Edward A. Neloy
Edward Albert "Eddie" Neloy (May 15, 1924 - May 25, 1971) was an American Thoroughbred racehorse trainer. At age fourteen, he began working at a racetrack then joined the United States Army during World War II. During the intense action in the Italian Campaign following Operation Shingle, Neloy was seriously wounded in Anzio and lost an eye.
When the war ended, Neloy returned to work in the horse racing industry and as a trainer in 1945 won the first race of a successful career that lasted until his death in 1971. In the mid-1950s he trained for Maine Chance Farm and in 1964 was voted the National Turf Writers Trainer of the Year following an outstanding season that included Gedney Farms' outstanding colt, Gun Bow.
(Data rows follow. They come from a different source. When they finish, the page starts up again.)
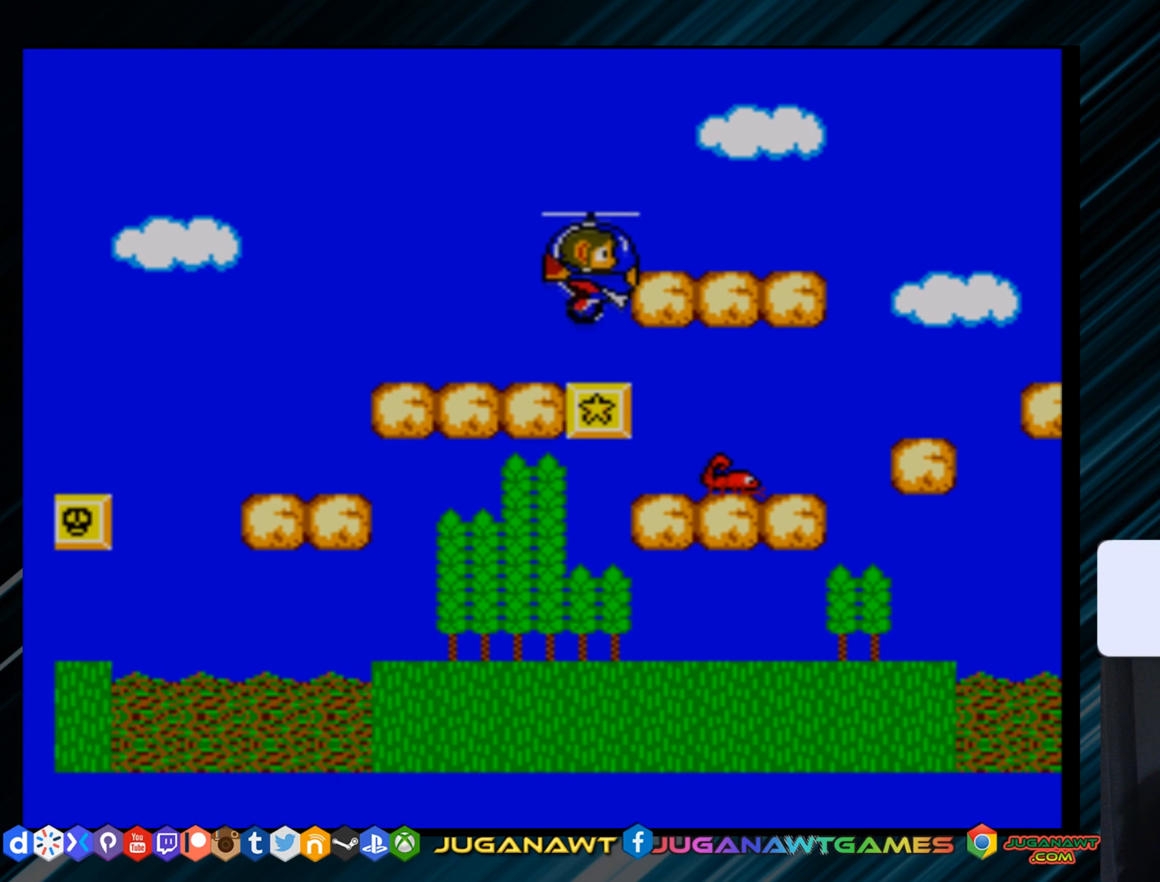
{"buttons": ["DPAD_RIGHT"], "right_stick": "center", "events": [[17, "A", "up"], [117, "A", "down"], [217, "A", "up"], [317, "A", "down"], [417, "A", "up"]]}
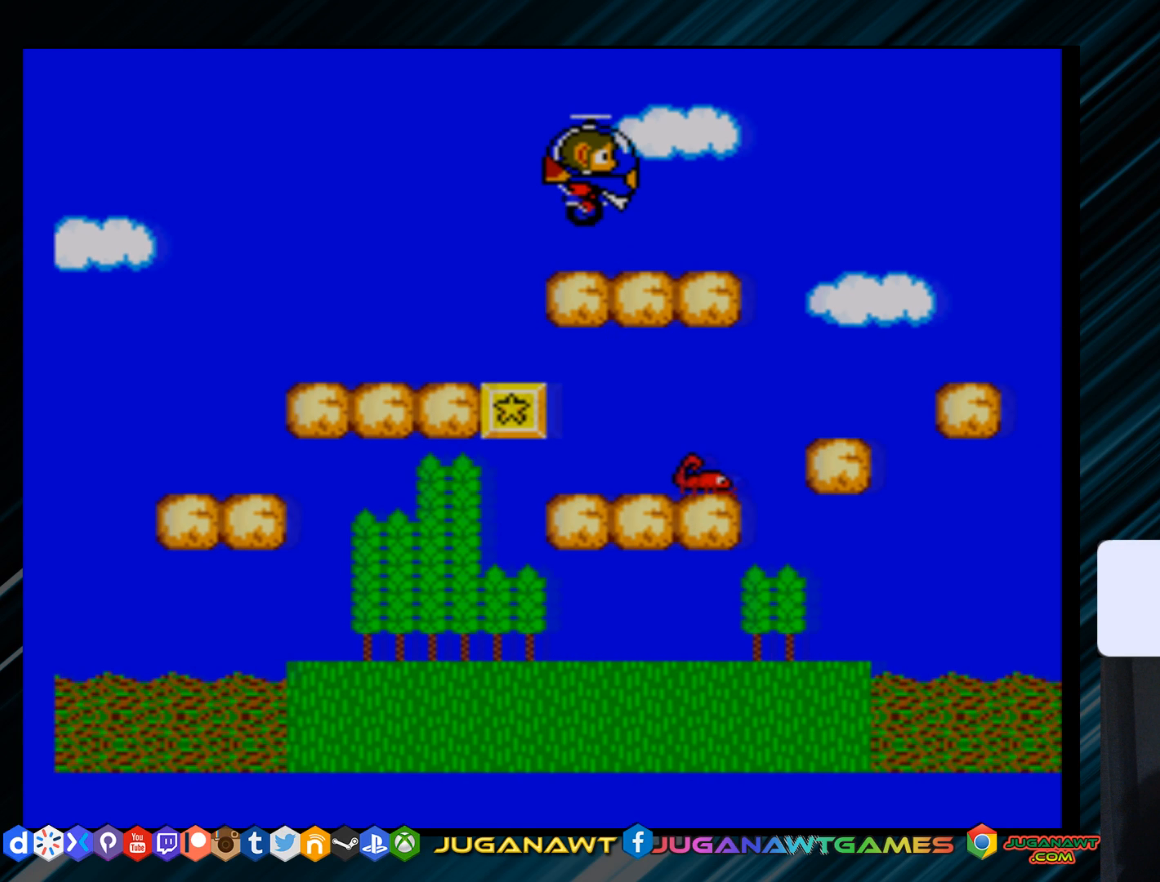
{"buttons": ["A", "DPAD_RIGHT"], "right_stick": "center", "events": [[317, "A", "down"], [384, "A", "up"], [468, "A", "down"]]}
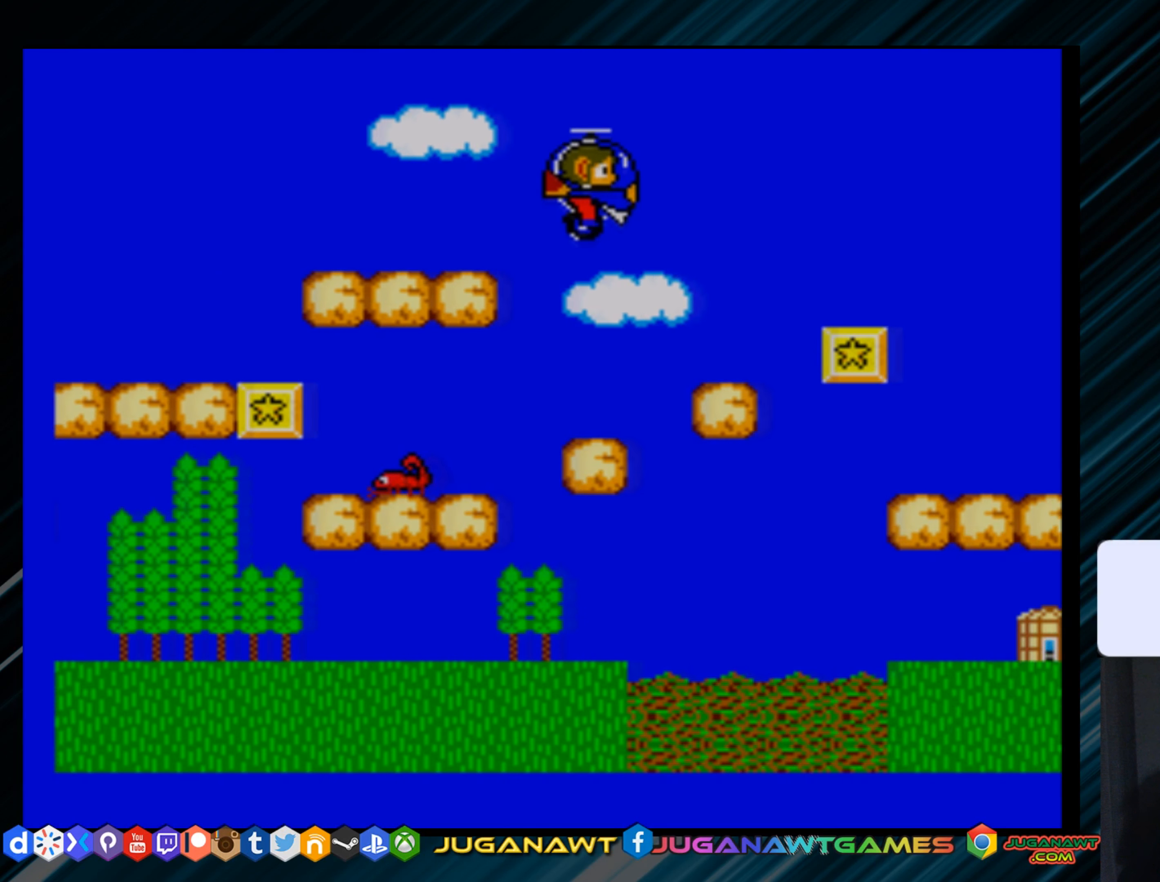
{"buttons": ["DPAD_RIGHT"], "right_stick": "center", "events": [[83, "A", "up"], [200, "A", "down"], [234, "A", "up"], [367, "A", "down"], [434, "A", "up"]]}
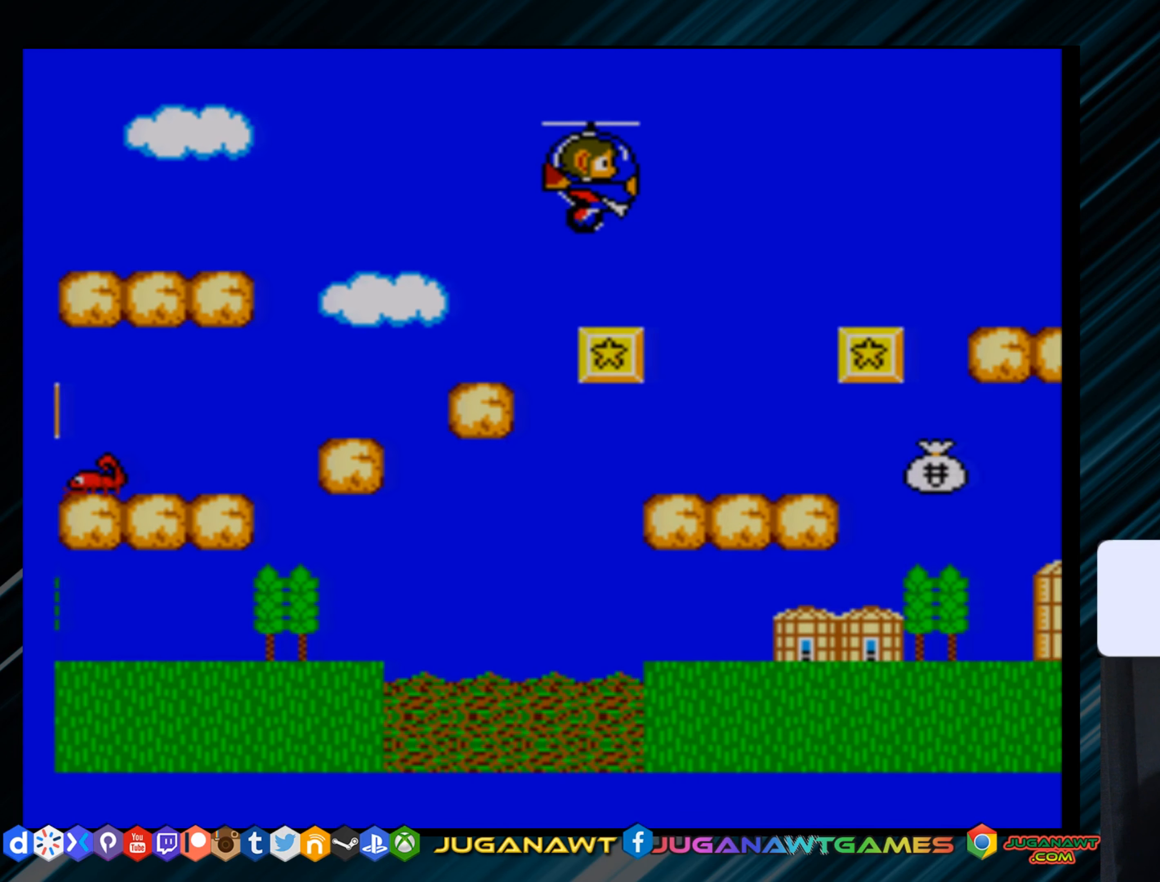
{"buttons": [], "right_stick": "up", "events": [[167, "DPAD_RIGHT", "up"], [301, "right_stick", "up"]]}
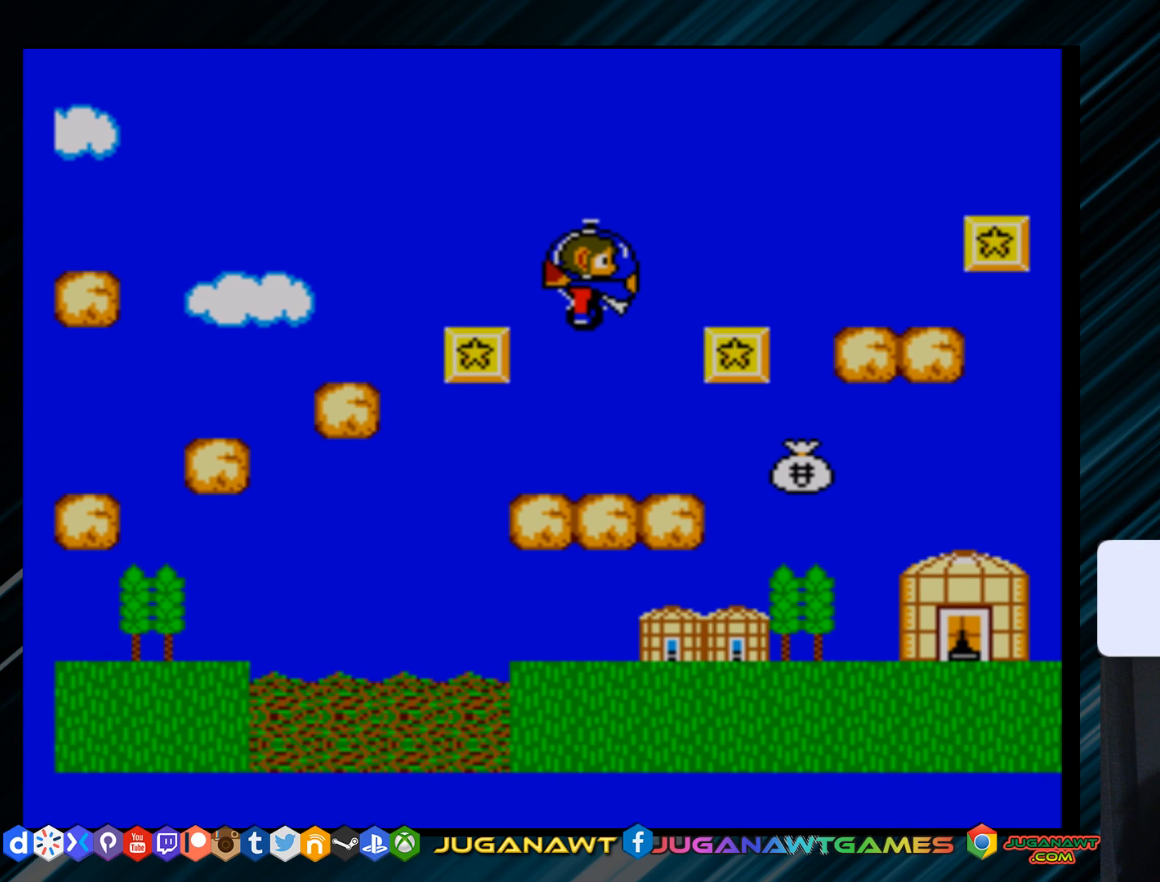
{"buttons": [], "right_stick": "up", "events": [[200, "B", "down"], [267, "B", "up"], [367, "DPAD_LEFT", "down"], [401, "B", "down"], [467, "DPAD_LEFT", "up"], [501, "B", "up"]]}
In 1966, Eddie Neloy was chosen by the Phipps family to replace the retiring Bill Winfrey as their head trainer. Neloy was responsible for conditioning the horses of Gladys Mills Phipps' Wheatley Stable, those of her son, Ogden Phipps, and her grandson, Dinny Phipps. In his first year, Neloy met with outstanding success, including winning thirteen straight races with Buckpasser who was voted American Horse of the Year honors. During the five years he was with the Phipps family until his death in 1971, Neloy would be the U.S. leading money-winning trainer for 1966 through 1968 and the trainer of five Champions.
Eddie Neloy died suddenly of a heart attack in 1971. His accomplishments in Thoroughbred racing were recognized in 1983 when he was posthumously inducted in the United States' National Museum of Racing and Hall of Fame.